═════ Textauszug

Deutscher Verlagspreis 2020

Berliner und Bayern sind am stärksten

Jetzt ist es amtlich: Exakt 333 Verlage haben ihren Hut in den Ring geworfen für den diesjährigen Deutschen Verlagspreis, 6,7 Prozent mehr als im Vorjahr. Vor allem die südlichen Bundesländer und die Sach- und Fachbuchverlage sind stark vertreten.

Bis zu 60 Verlage können ein mit einer Prämie von je 20.000 Euro verbundenes Gütesiegel erhalten, drei besonders herausragende Verlage sogar ein Gütesiegel mit je 60.000 Euro. Bis zu drei Verlage, deren durchschnittlicher Jahresumsatz in den vergangenen drei Jahren über drei Millionen Euro lag, können ein undotiertes Gütesiegel erhalten. Wie Melanie Burbach, die im Kulturstaatsministerium zuständige Referentin für den Deutschen Verlagspreis, mitteilt, haben sich 325 Verlage um ein dotiertes Gütesiegel und acht um ein undotiertes Gütesiegel beworben. Von den Preisträgern aus dem vergangenen Jahr haben sich 87 Prozent erneut beworben.

══════════

▸ **Zu lösende Aufgaben**:
1. Nennen Sie alle Geldbeträge in Euro, die im Text zum Deutschen Verlagspreis 2020 vorkommen.
2. Führen Sie den Text zum Deutschen Verlagspreis 2020 im Anschluss an seinen letzten Satz fort.

═════ Untersuchte Daten

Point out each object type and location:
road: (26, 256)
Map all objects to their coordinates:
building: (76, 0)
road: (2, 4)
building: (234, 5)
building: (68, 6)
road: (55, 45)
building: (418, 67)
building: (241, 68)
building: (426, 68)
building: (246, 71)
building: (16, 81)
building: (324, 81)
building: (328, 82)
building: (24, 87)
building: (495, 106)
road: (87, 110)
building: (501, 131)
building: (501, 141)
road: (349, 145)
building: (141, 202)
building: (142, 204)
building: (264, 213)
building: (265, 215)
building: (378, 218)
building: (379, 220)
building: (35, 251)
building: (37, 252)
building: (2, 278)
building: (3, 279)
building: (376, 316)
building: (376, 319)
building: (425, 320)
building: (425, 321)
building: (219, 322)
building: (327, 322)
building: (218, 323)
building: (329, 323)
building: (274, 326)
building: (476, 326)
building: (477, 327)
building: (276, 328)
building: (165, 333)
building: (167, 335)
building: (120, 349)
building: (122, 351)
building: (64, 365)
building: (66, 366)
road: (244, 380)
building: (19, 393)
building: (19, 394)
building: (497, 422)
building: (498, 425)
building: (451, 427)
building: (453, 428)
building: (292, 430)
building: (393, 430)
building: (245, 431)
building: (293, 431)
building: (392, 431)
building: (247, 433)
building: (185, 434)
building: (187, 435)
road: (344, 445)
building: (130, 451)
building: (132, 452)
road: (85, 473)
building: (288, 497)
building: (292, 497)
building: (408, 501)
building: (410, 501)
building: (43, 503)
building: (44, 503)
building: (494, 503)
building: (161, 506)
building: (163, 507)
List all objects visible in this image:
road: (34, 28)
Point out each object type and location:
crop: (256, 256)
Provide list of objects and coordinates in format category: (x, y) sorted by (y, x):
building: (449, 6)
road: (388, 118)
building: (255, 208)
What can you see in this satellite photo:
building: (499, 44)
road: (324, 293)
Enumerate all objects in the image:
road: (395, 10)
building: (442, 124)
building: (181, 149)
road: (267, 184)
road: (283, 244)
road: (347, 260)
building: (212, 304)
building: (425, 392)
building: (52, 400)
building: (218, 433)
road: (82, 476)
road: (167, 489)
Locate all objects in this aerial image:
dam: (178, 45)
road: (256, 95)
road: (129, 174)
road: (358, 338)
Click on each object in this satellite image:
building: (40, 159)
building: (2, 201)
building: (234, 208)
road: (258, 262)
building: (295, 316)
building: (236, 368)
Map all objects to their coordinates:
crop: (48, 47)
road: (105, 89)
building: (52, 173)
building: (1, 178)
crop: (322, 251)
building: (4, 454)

══════════

▸ **Lösungen**:
1. 20.000 Euro, 60.000 Euro, drei Millionen Euro

2.
Die meisten Bewerber haben ihren Sitz in Berlin, gefolgt von Bayern und Nordrhein-Westfalen. Die regionale Verteilung sieht wie folgt aus:

  • Baden-Württemberg: 35
  • Bayern: 58
  • Berlin: 73
  • Brandenburg: 7
  • Bremen: 4
  • Hamburg: 23
  • Hessen: 23
  • Mecklenburg-Vorpommern: 3
  • Niedersachsen: 14
  • Nordrhein-Westfalen: 46
  • Rheinland-Pfalz: 10
  • Saarland: 2
  • Sachsen: 23
  • Sachsen-Anhalt: 3
  • Schleswig-Holstein: 2
  • Thüringen: 7

Ein Großteil der Bewerber hat mehrere inhaltliche Schwerpunkte angegeben. Den größten Anteil machen Sach- und Fachbücher aus, gefolgt von belletristischen Büchern. Die im Bewerberformular abgefragten Schwerpunkte sind wie folgt vertreten:

  • Belletristik: 63 %
  • Sach- und Fachbuch: 70 %
  • Kinder- und Jugendbuch: 32 %
  • Fremdsprachige Literatur: 22 %
  • Lyrik: 31 %
  • Kunstbuch, Fotobuch: 29 %
  • Hinzu kommen Hörbücher mit ca. 2 %

Jury mit Neubesetzungen

Wer die Glücklichen sind, darüber entscheidet eine Jury. Da die Preisverleihung vom Herbst auf den 25. Mai (diesmal in München) vorgezogen wurde, standen Literaturkritiker Denis Scheck und Buchgestalterin Iris Farnschläder nicht mehr zur Verfügung, Übersetzer Hinrich Schmidt-Henkel pausiert in diesem Jahr. An ihrer Stelle sind nun der Hersteller Hans-Heinrich Ruta, "F.A.Z."-Redakteur Hannes Hintermeier und Rainer Moritz, Leiter des Hamburger Literaturhauses, in der Jury.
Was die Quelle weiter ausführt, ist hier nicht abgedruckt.